• _WORK TO BE COMPLETED_: Print exactly, and only, the lines running from the line containing "Page size: 1241x1754." through the end of the records below.

┌─ RECORDED DATA

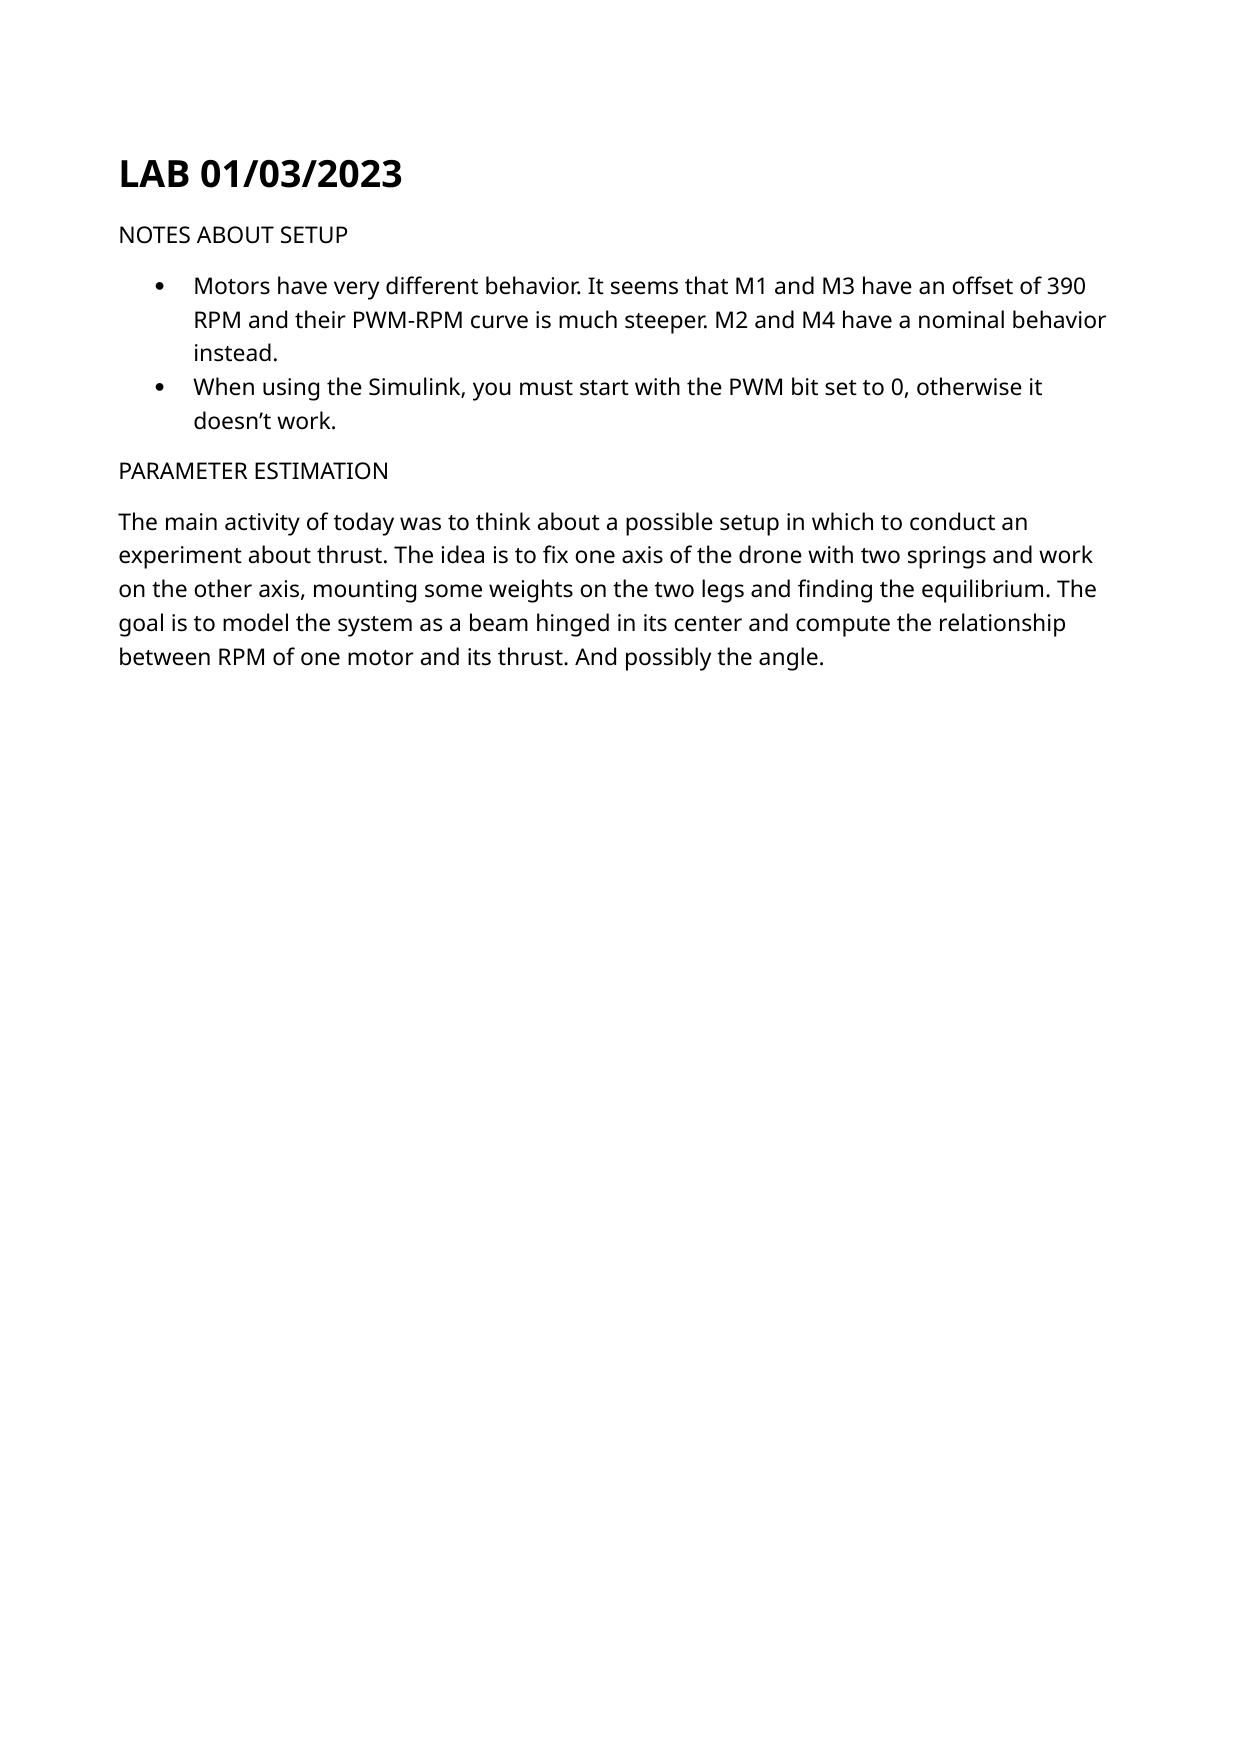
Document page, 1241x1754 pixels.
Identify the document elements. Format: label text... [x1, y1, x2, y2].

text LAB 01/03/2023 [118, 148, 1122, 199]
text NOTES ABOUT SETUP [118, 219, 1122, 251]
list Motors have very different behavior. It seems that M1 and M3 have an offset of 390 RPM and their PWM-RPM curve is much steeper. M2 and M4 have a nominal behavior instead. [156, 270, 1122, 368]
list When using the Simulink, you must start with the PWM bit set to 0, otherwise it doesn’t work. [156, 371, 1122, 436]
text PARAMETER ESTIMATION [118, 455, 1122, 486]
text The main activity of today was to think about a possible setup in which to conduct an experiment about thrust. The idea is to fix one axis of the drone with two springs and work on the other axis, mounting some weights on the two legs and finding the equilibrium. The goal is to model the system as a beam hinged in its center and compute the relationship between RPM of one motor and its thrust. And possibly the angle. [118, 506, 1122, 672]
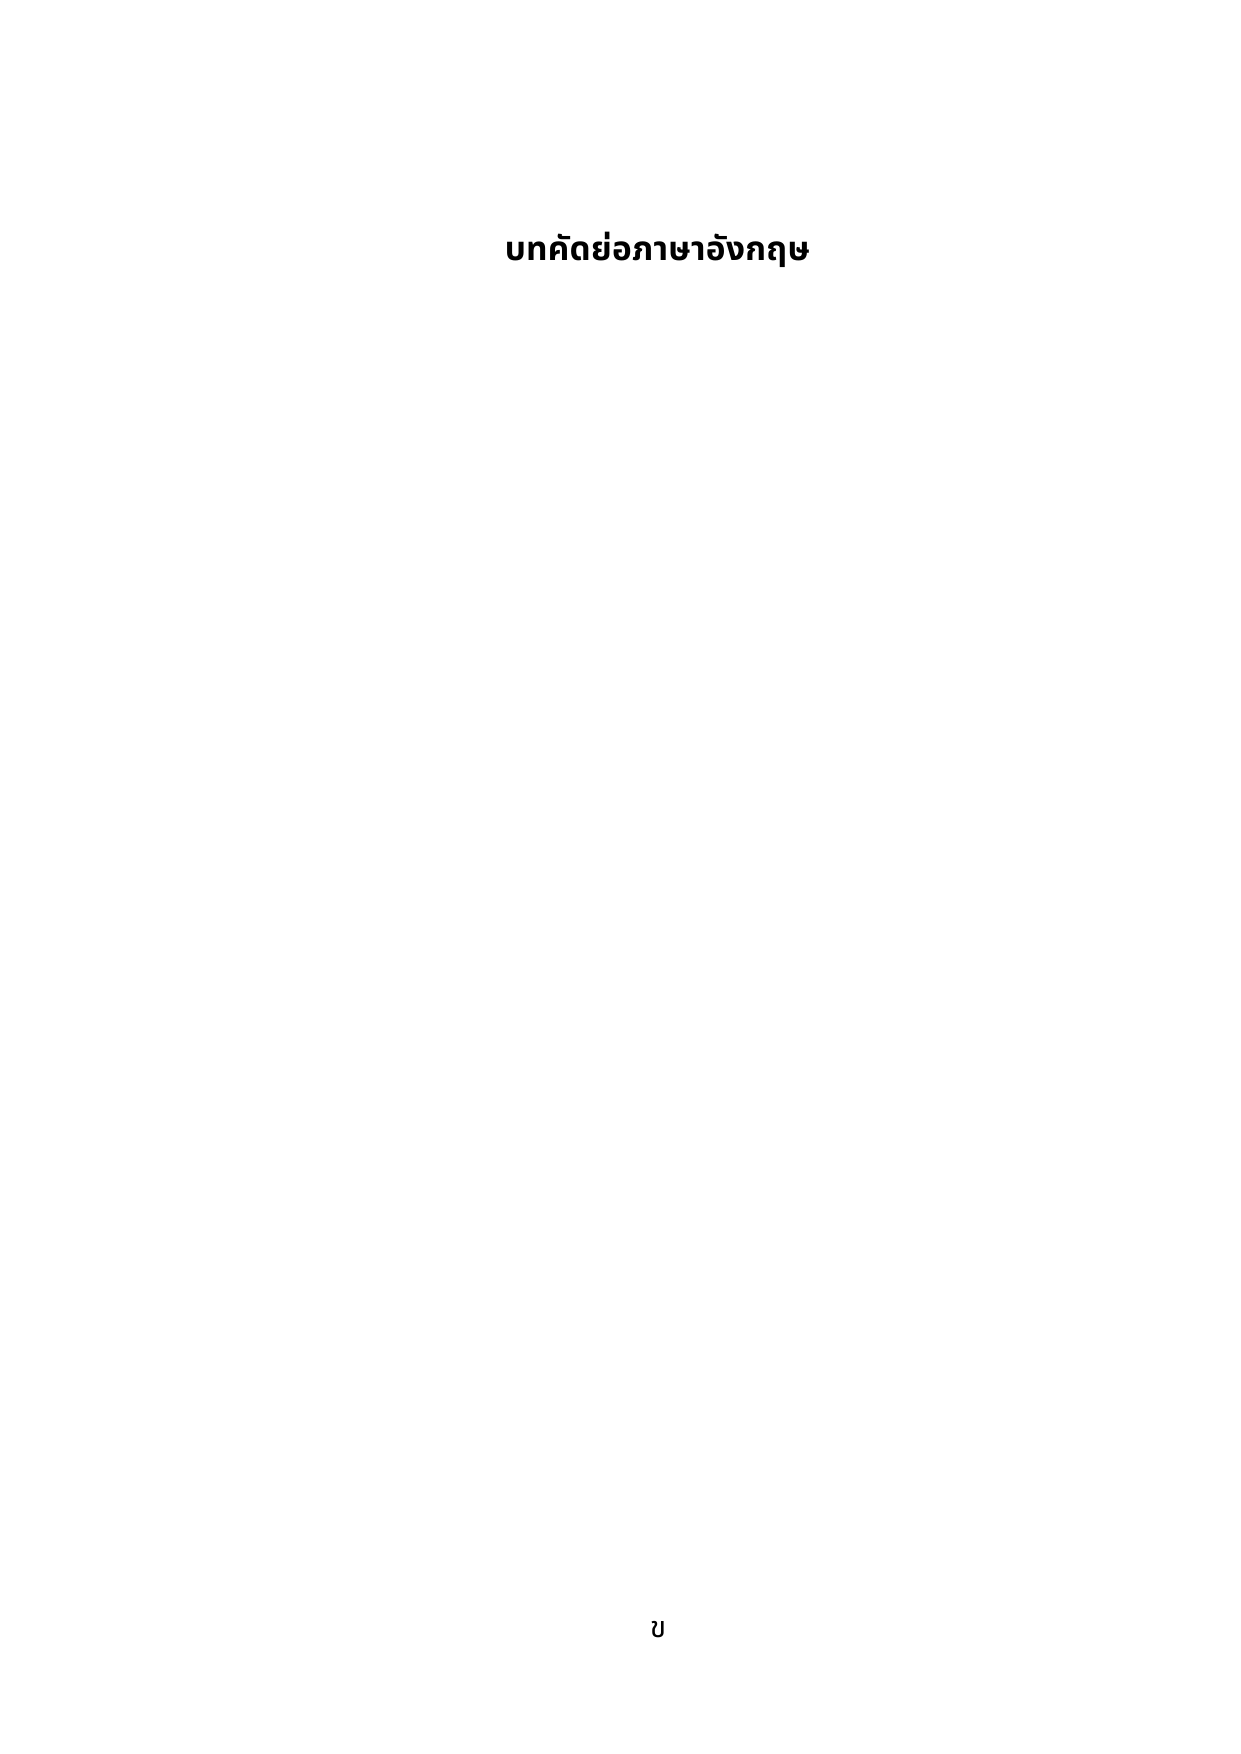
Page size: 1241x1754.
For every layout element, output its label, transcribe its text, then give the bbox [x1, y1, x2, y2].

└─

• _TASK RESULT_:
Page size: 1241x1754.
For every layout element, output its label, transcribe its text, then give the bbox [x1, y1, x2, y2].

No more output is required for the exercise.